## READING PASSAGE
━━━━━━━━━━━━━━━━
Prokofiev - String Quartets 1 & 2 (Chilingarian Quartet): Prokofiev continues to impress. Until recently I had very little of his music but I like everything except for the symphonies. Modern harmonies and jagged yet lyrical melodies, yet popular-sounding. You need only a rudimentary, if any, grasp of form to enjoy it. I want to give it a few more spins just because it's enjoyable music, pleasant on the surface with a bit more going on underneath. This would be a good choice for beginning classical listeners: what's more, it would free up two more works you don't ruin early on through overplay, so you'll eventually be able to enjoy some Rasumovsky quartets or whatever as they're meant to be enjoyed, not as works to cut your teeth on.
Shostakovich - String Quartets 1-15 (Fitzwilliam Quartet)
Shostakovich - String Quartets 1-15 (Emerson String Quartet): This will take a while, like the complete Mahler symphonies, but more so. I like what Shostakovich I've heard, but from what I understand he was a very inconsistent composer (third symphony, I'm looking at you), and that's bound to come out in the course of the fifteen quartets. We'll see.
Max Roach - Beijing Trio: Together with Jon Jang (piano) and Jiebing Chen (erhu, a kind of bowed string instrument). This is a jazz-Chinese crossover but not in a bad way at all. The first four or five tracks can be considered as one composition in four or five movements. Towards the end there are tributes to Michelle Kwan and Bruce Lee. These aren't as good as the rest of the album. Roach is a standout, naturally, and the group was built around him. He really had a knack for melodic drumming, no? There's a pulsing drumbeat in the first track that sounds almost gamelan in its colors. I've got another Roach album in the next HAUL. If you see this cheap pick it up -- it's at least interesting, no matter what you think of the contents, and it's terrific background music. Turn up the bass on this one.
━━━━━━━━━━━━━━━━
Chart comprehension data

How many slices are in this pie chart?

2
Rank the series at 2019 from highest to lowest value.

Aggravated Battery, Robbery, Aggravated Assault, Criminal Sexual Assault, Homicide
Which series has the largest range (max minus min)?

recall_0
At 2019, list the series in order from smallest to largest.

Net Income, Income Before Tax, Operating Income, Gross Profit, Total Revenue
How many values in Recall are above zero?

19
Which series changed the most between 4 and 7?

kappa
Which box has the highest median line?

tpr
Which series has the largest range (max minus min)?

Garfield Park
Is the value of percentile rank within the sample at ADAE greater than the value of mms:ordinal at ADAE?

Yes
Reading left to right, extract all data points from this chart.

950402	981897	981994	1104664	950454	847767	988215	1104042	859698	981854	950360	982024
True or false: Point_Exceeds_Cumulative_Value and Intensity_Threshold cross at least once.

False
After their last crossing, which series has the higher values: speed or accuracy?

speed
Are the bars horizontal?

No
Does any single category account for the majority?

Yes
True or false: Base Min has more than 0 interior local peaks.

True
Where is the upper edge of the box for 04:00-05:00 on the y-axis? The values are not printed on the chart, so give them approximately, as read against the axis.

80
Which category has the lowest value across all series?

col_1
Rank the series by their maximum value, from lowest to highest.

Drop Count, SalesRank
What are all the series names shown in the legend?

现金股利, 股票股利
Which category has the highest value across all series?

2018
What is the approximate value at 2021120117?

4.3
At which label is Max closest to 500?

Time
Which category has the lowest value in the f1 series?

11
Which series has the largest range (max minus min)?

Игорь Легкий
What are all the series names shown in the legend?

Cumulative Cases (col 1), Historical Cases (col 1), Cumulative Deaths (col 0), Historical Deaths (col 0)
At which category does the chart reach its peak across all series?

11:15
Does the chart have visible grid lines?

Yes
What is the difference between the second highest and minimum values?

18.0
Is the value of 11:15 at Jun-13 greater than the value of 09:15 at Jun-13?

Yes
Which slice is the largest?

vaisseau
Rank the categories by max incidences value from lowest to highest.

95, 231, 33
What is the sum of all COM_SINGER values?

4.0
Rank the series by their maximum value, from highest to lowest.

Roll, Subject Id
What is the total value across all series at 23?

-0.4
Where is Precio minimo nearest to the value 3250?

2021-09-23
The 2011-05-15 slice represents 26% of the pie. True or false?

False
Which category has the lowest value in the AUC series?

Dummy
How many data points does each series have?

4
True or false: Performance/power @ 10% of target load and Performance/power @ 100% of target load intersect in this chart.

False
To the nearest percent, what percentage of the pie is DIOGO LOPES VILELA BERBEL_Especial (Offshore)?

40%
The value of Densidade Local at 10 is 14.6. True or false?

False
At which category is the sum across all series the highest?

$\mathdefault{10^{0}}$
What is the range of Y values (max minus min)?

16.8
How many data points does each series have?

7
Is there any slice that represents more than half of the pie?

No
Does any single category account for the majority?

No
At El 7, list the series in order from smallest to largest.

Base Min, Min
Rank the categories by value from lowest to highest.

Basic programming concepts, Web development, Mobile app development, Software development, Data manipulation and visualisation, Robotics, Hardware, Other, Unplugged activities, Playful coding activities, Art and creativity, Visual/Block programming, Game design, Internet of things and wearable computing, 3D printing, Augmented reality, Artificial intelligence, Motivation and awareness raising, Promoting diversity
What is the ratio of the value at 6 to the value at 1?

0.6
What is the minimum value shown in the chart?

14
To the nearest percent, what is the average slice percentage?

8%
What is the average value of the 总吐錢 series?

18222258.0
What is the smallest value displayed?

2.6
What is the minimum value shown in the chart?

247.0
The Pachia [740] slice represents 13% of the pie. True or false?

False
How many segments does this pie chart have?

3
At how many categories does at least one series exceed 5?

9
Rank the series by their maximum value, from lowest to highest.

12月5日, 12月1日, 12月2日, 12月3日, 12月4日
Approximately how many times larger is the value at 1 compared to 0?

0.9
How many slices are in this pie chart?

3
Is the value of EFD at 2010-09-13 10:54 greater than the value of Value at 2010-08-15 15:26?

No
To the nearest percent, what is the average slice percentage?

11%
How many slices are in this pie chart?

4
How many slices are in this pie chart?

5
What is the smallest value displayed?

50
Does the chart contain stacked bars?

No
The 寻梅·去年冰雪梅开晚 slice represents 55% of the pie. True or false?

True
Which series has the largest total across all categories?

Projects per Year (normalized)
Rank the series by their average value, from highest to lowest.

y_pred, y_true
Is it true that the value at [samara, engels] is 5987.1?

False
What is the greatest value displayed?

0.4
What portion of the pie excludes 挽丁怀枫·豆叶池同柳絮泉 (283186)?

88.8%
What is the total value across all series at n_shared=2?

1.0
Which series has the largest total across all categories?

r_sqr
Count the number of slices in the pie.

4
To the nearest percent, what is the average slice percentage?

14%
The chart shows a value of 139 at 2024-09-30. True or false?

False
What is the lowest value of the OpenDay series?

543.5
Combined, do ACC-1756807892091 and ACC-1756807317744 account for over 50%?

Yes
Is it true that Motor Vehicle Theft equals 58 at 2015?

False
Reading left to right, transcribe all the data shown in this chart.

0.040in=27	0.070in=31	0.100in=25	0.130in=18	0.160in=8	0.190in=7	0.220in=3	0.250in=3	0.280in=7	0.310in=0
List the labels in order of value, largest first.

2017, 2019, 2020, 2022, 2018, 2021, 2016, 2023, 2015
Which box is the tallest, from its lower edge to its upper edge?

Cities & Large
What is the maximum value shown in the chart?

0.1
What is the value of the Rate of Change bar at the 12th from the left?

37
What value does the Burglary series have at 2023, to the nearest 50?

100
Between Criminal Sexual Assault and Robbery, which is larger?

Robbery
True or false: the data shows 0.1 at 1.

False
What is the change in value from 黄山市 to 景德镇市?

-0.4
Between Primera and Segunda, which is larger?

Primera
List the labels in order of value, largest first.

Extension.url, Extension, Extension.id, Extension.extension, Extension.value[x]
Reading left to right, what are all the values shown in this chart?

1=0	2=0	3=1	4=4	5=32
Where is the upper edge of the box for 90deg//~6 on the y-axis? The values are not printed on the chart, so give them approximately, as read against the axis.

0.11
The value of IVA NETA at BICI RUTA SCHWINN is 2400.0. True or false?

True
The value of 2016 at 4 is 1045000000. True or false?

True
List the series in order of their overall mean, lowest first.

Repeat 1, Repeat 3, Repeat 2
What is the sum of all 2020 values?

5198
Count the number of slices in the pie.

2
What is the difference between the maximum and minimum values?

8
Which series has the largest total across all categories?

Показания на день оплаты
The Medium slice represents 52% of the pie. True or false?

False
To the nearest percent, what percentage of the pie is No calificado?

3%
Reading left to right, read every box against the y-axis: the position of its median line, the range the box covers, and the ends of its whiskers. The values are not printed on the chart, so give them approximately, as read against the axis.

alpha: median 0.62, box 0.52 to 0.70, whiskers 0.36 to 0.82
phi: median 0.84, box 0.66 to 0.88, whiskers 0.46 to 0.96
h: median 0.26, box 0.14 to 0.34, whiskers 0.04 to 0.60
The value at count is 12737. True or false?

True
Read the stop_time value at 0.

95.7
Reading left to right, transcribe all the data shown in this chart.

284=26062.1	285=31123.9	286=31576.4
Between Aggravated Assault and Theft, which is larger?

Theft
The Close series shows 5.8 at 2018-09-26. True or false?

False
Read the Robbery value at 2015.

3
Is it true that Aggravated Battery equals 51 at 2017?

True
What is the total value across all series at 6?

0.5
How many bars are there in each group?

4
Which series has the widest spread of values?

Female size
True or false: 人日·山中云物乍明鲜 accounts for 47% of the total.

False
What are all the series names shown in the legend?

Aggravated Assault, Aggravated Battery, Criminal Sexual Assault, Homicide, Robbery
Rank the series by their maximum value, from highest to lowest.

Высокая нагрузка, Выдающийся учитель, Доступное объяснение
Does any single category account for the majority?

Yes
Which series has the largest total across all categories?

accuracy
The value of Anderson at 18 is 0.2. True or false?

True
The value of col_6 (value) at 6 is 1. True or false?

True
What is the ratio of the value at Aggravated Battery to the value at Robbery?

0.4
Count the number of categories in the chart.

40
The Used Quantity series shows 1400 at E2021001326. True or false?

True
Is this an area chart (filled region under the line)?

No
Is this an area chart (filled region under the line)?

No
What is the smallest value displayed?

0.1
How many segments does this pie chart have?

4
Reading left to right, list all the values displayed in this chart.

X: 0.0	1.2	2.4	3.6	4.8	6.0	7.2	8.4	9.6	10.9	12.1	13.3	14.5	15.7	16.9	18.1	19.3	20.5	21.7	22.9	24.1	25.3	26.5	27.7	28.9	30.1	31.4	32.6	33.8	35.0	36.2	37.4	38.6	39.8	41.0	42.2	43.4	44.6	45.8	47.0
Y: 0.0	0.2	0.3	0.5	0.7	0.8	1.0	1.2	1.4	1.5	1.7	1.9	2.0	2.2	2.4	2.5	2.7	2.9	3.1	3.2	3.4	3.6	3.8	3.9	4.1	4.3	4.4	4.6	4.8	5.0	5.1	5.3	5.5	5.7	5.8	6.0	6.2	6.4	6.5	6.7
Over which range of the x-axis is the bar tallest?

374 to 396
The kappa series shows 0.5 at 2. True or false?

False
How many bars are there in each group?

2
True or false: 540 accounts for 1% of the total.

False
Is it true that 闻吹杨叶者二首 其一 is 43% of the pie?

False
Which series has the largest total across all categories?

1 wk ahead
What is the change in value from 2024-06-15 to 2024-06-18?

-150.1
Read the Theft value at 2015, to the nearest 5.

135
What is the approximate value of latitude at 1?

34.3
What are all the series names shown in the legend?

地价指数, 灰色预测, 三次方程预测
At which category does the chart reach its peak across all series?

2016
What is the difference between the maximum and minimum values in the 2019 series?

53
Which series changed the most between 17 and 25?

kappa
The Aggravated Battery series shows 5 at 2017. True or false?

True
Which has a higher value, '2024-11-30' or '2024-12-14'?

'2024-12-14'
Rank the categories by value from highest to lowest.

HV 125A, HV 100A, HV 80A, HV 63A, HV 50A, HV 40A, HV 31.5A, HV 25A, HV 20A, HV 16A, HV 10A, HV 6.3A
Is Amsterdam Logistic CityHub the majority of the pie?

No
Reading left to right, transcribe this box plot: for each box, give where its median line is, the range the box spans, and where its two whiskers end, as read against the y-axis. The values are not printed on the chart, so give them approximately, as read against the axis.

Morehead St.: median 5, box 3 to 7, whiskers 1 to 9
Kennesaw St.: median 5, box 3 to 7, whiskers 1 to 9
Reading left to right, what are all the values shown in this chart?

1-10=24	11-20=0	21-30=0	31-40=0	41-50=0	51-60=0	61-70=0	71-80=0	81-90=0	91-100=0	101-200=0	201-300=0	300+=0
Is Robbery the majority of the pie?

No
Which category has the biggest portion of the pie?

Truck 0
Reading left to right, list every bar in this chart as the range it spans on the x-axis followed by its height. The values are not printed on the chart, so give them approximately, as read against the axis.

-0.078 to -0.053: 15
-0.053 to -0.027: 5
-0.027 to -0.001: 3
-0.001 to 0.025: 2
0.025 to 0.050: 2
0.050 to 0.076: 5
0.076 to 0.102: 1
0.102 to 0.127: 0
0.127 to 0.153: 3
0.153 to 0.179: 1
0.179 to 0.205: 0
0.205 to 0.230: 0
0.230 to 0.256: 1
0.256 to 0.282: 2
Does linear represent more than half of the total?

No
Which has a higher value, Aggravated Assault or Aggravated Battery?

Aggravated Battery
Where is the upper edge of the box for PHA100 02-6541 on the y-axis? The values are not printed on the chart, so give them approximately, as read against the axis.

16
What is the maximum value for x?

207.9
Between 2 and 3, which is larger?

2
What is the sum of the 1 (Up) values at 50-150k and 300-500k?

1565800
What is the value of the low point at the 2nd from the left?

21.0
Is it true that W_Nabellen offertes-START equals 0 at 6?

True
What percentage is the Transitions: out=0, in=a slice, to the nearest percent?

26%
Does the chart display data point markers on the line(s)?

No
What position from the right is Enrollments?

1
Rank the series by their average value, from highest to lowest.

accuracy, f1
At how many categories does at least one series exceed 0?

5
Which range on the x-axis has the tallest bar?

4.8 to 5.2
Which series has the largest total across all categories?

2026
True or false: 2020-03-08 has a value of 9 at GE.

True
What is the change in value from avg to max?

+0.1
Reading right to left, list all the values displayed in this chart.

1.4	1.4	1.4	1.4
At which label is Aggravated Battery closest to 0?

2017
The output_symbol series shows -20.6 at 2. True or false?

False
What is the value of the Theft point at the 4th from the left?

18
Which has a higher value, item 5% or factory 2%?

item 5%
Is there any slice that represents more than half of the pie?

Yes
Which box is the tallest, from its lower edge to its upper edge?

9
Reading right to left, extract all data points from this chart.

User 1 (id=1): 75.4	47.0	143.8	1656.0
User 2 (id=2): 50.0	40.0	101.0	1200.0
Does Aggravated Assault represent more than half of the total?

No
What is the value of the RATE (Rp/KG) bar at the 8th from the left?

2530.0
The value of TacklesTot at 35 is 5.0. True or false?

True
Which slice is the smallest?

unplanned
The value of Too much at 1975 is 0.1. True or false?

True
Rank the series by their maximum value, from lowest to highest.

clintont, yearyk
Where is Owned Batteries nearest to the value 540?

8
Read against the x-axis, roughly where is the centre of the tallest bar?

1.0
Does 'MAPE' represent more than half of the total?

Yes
━━━━━━━━━━━━━━━━
Pick up the music listening notes after their last sentence and continue them.

Wayne Shorter - Adam's Apple: Worth a listen just to hear Shorter and Herbie Hancock play together in 1966, with even an early, slower (like "Help Me R(h)onda"), pre-Miles version of "Footprints" that's... okay, I guess. Shorter's dark, warm tone meshes well with Hancock's unmistakable playing; it hardly needs to be said that the two have a near-telepathic rapport. The title track is all sorts of excellent. However, I get one of those vibes when the fifth track I'm ready for the album to be over, yet there's a seven-minute sixth track to close it out that I fidget through. I don't know why. Maybe my favorite Shorter-led album. I don't have any idea how to evaluate bassists, but I enjoyed Reggie Workman's not-workmanlike work on this album. Anyway the disc is highly recommended -- one of the better albums in my collection.